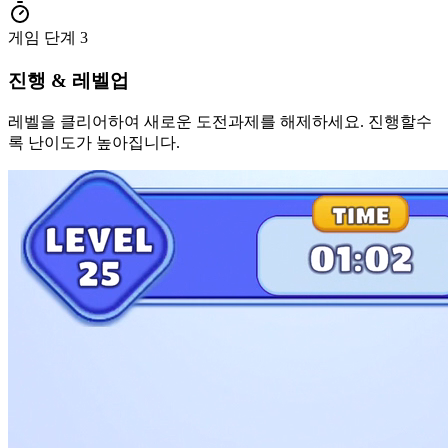
게임 단계
3
진행 & 레벨업
레벨을 클리어하여 새로운 도전과제를 해제하세요. 진행할수
록 난이도가 높아집니다.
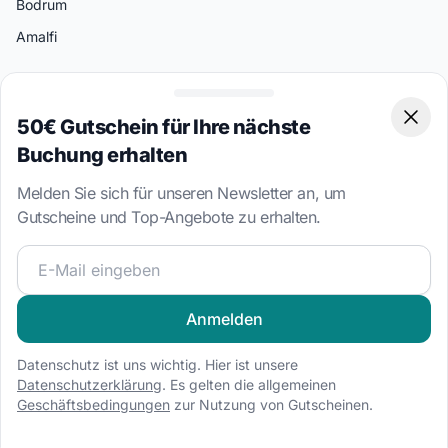
Bodrum
Amalfi
Bootstypen
Segelboot Charter
50€ Gutschein für Ihre nächste
Clos
Katamaran Charter
Buchung erhalten
Motorboot Charter
Melden Sie sich für unseren Newsletter an, um
Gulet Charter
Gutscheine und Top-Angebote zu erhalten.
Hausboot Charter
Werden Sie Teil unserer Segelcommunity und erhalten Sie
RIB Charter
Sportboot Charter
Anmelden
Datenschutz ist uns wichtig. Hier ist unsere
Unsere vertrauten Partner
Datenschutzerklärung
. Es gelten die allgemeinen
Mitglied der 5 Seasons Yachting Group
Geschäftsbedingungen
zur Nutzung von Gutscheinen.
Partner von Sailogy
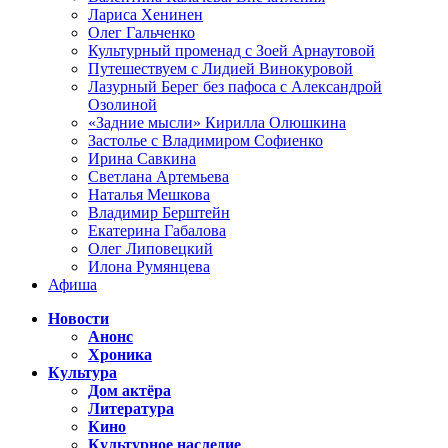
Лариса Хенинен
Олег Гальченко
Культурный променад с Зоей Арнаутовой
Путешествуем с Лидией Винокуровой
Лазурный Берег без пафоса с Александрой
Озолиной
«Задние мысли» Кирилла Олюшкина
Застолье с Владимиром Софиенко
Ирина Савкина
Светлана Артемьева
Наталья Мешкова
Владимир Берштейн
Екатерина Габалова
Олег Липовецкий
Илона Румянцева
Афиша
Новости
Анонс
Хроника
Культура
Дом актёра
Литература
Кино
Культурное наследие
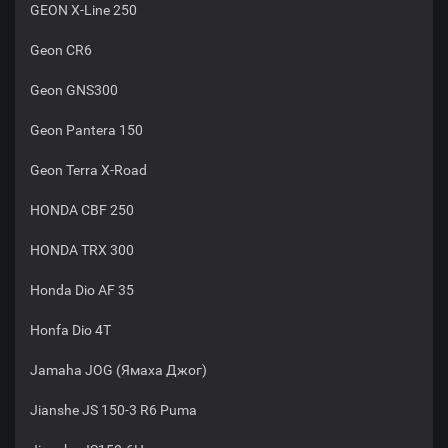
GEON X-Line 250
Geon CR6
Geon GNS300
Geon Pantera 150
Geon Terra X-Road
HONDA CBF 250
HONDA TRX 300
Honda Dio AF 35
Honfa Dio 4T
Jamaha JOG (Ямаха Джог)
Jianshe JS 150-3 R6 Puma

☆ ☆ ☆ ☆ ☆ ☆ ☆

*Prompt*
Pictures are to be left out; all other data must be returned exactly.

*Result*
게임 단계
3
진행 & 레벨업
레벨을 클리어하여 새로운 도전과제를 해제하세요. 진행할수
록 난이도가 높아집니다.
Bodrum
Amalfi
Bootstypen
Segelboot Charter
50€ Gutschein für Ihre nächste
Clos
Katamaran Charter
Buchung erhalten
Motorboot Charter
Melden Sie sich für unseren Newsletter an, um
Gulet Charter
Gutscheine und Top-Angebote zu erhalten.
Hausboot Charter
Werden Sie Teil unserer Segelcommunity und erhalten Sie
RIB Charter
Sportboot Charter
Anmelden
Datenschutz ist uns wichtig. Hier ist unsere
Unsere vertrauten Partner
Datenschutzerklärung
. Es gelten die allgemeinen
Mitglied der 5 Seasons Yachting Group
Geschäftsbedingungen
zur Nutzung von Gutscheinen.
Partner von Sailogy
Лариса Хенинен
Олег Гальченко
Культурный променад с Зоей Арнаутовой
Путешествуем с Лидией Винокуровой
Лазурный Берег без пафоса с Александрой
Озолиной
«Задние мысли» Кирилла Олюшкина
Застолье с Владимиром Софиенко
Ирина Савкина
Светлана Артемьева
Наталья Мешкова
Владимир Берштейн
Екатерина Габалова
Олег Липовецкий
Илона Румянцева
Афиша
Новости
Анонс
Хроника
Культура
Дом актёра
Литература
Кино
Культурное наследие
GEON X-Line 250
Geon CR6
Geon GNS300
Geon Pantera 150
Geon Terra X-Road
HONDA CBF 250
HONDA TRX 300
Honda Dio AF 35
Honfa Dio 4T
Jamaha JOG (Ямаха Джог)
Jianshe JS 150-3 R6 Puma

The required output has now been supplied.